Work to be completed> Reproduce every one of the lines below word for word, and leave the pictures out of your answer.

[Stored items from a collection]
____________

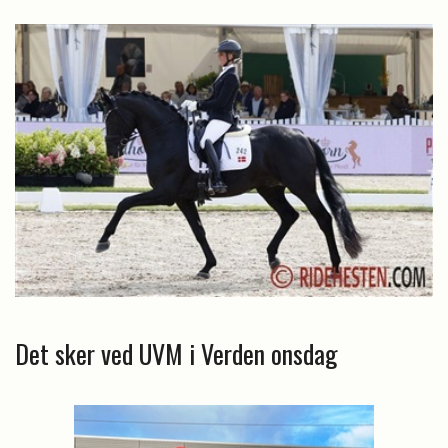
Det sker ved UVM i Verden onsdag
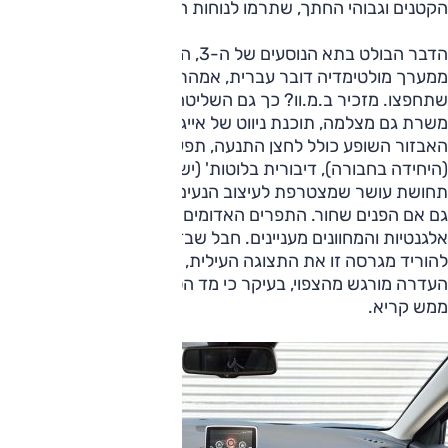
הקטנים וגבוהי החתך, שתרמו לנוחות הנסיעה.
הדבר הבולט בתא הנוסעים של ה-3, הוא צג המגע הגדול – חלק
ממערך מולטימדיה דובר עברית, אמהרית וכמעט כל שפה
שתחפצו. מזכיר ב.מ.וו? כך גם השליטה בסגנון ה-i דרייב. הוא
משרת גם מצלמה, תוכנת ניווט של אייגו ו...הוא קצת סבוך.
האבזור השופע כולל לחצן התנעה, תפעול הילוכים מההגה
(היחידה בחבורה), דיבורית בלוטות' (יש בכולן) ובקרת שיוט, ויוצר
תחושת עושר שמצטרפת לעיצוב הנעים והחומרים האיכותיים –
גם אם הפנים שחור. התפרים האדומים שעל ההגה מוסיפים
אלגנטיות והמחוונים מעניינים. חבל שבדלק מוטורס החליטו
להוריד מגרסה זו את התצוגה העילית, הנוחה וחשובה בטיחותית.
העדרה מורגש מהצפוי, בעיקר כי מד הסל"ד עבר לצג קטן ולא
ממש קריא.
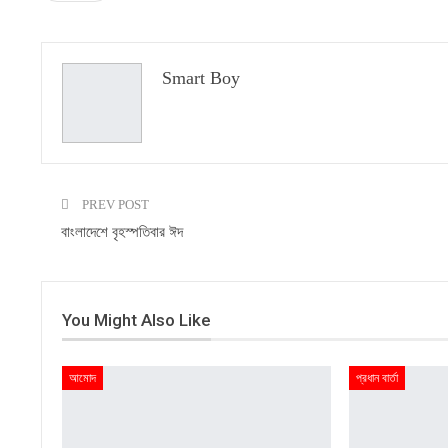
Smart Boy
PREV POST
বাংলাদেশে বৃহস্পতিবার ঈদ
You Might Also Like
আমোদ
প্রধান বার্তা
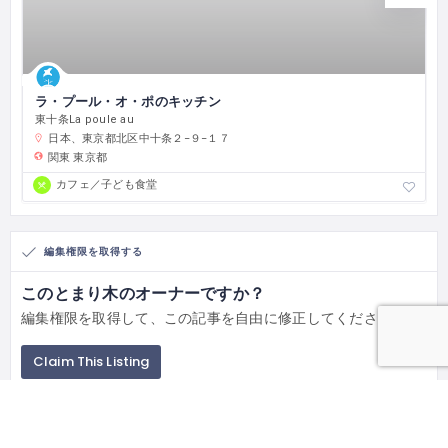
ラ・プール・オ・ポのキッチン
東十条La poule au
日本、東京都北区中十条２−９−１７
関東
東京都
カフェ／子ども食堂
編集権限を取得する
このとまり木のオーナーですか？
編集権限を取得して、この記事を自由に修正してください。
Claim This Listing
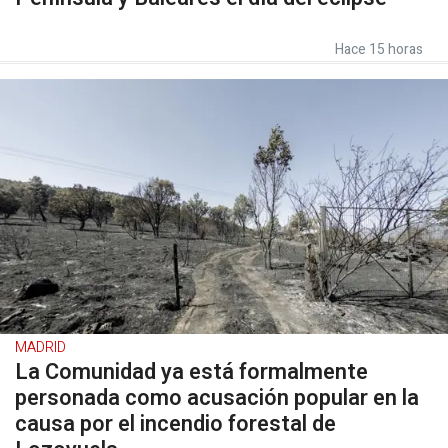
Hace 15 horas
MADRID
La Comunidad ya está formalmente
personada como acusación popular en la
causa por el incendio forestal de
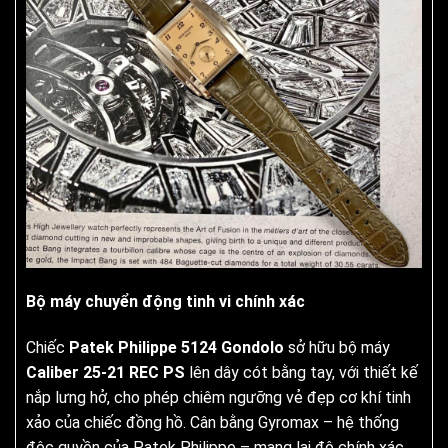
Bộ máy chuyển động tinh vi chính xác
Chiếc
Patek Philippe 5124 Gondolo
sở hữu bộ máy
Caliber 25-21 REC PS
lên dây cót bằng tay, với thiết kế
nắp lưng hở, cho phép chiêm ngưỡng vẻ đẹp cơ khí tinh
xảo của chiếc đồng hồ. Cân bằng Gyromax – hệ thống
độc quyền của Patek Philippe – mang lại độ chính xác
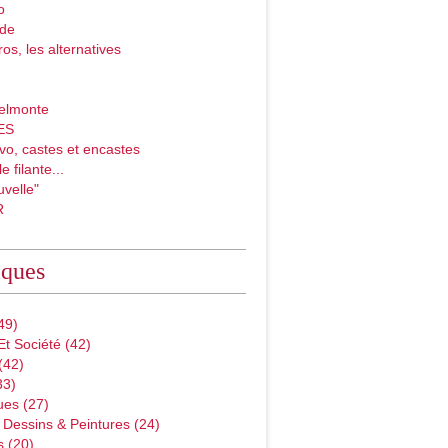
o
ade
ros, les alternatives
elmonte
ES
vo, castes et encastes
e filante...
velle"
R
iques
49)
Et Société
(42)
(42)
33)
ues
(27)
 Dessins & Peintures
(24)
s
(20)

____________

Task output>
Det sker ved UVM i Verden onsdag
הקטנים וגבוהי החתך, שתרמו לנוחות הנסיעה.
הדבר הבולט בתא הנוסעים של ה-3, הוא צג המגע הגדול – חלק
ממערך מולטימדיה דובר עברית, אמהרית וכמעט כל שפה
שתחפצו. מזכיר ב.מ.וו? כך גם השליטה בסגנון ה-i דרייב. הוא
משרת גם מצלמה, תוכנת ניווט של אייגו ו...הוא קצת סבוך.
האבזור השופע כולל לחצן התנעה, תפעול הילוכים מההגה
(היחידה בחבורה), דיבורית בלוטות' (יש בכולן) ובקרת שיוט, ויוצר
תחושת עושר שמצטרפת לעיצוב הנעים והחומרים האיכותיים –
גם אם הפנים שחור. התפרים האדומים שעל ההגה מוסיפים
אלגנטיות והמחוונים מעניינים. חבל שבדלק מוטורס החליטו
להוריד מגרסה זו את התצוגה העילית, הנוחה וחשובה בטיחותית.
העדרה מורגש מהצפוי, בעיקר כי מד הסל"ד עבר לצג קטן ולא
ממש קריא.
Smart Boy
PREV POST
বাংলাদেশে বৃহস্পতিবার ঈদ
You Might Also Like
আমোদ
প্রধান বার্তা
ラ・プール・オ・ポのキッチン
東十条La poule au
日本、東京都北区中十条２−９−１７
関東
東京都
カフェ／子ども食堂
編集権限を取得する
このとまり木のオーナーですか？
編集権限を取得して、この記事を自由に修正してください。
Claim This Listing
Hace 15 horas
MADRID
La Comunidad ya está formalmente
personada como acusación popular en la
causa por el incendio forestal de
Bộ máy chuyển động tinh vi chính xác
Chiếc
Patek Philippe 5124 Gondolo
sở hữu bộ máy
Caliber 25-21 REC PS
lên dây cót bằng tay, với thiết kế
nắp lưng hở, cho phép chiêm ngưỡng vẻ đẹp cơ khí tinh
xảo của chiếc đồng hồ. Cân bằng Gyromax – hệ thống
độc quyền của Patek Philippe – mang lại độ chính xác
o
ade
ros, les alternatives
elmonte
ES
vo, castes et encastes
e filante...
velle"
R
iques
49)
Et Société
(42)
(42)
33)
ues
(27)
 Dessins & Peintures
(24)
s
(20)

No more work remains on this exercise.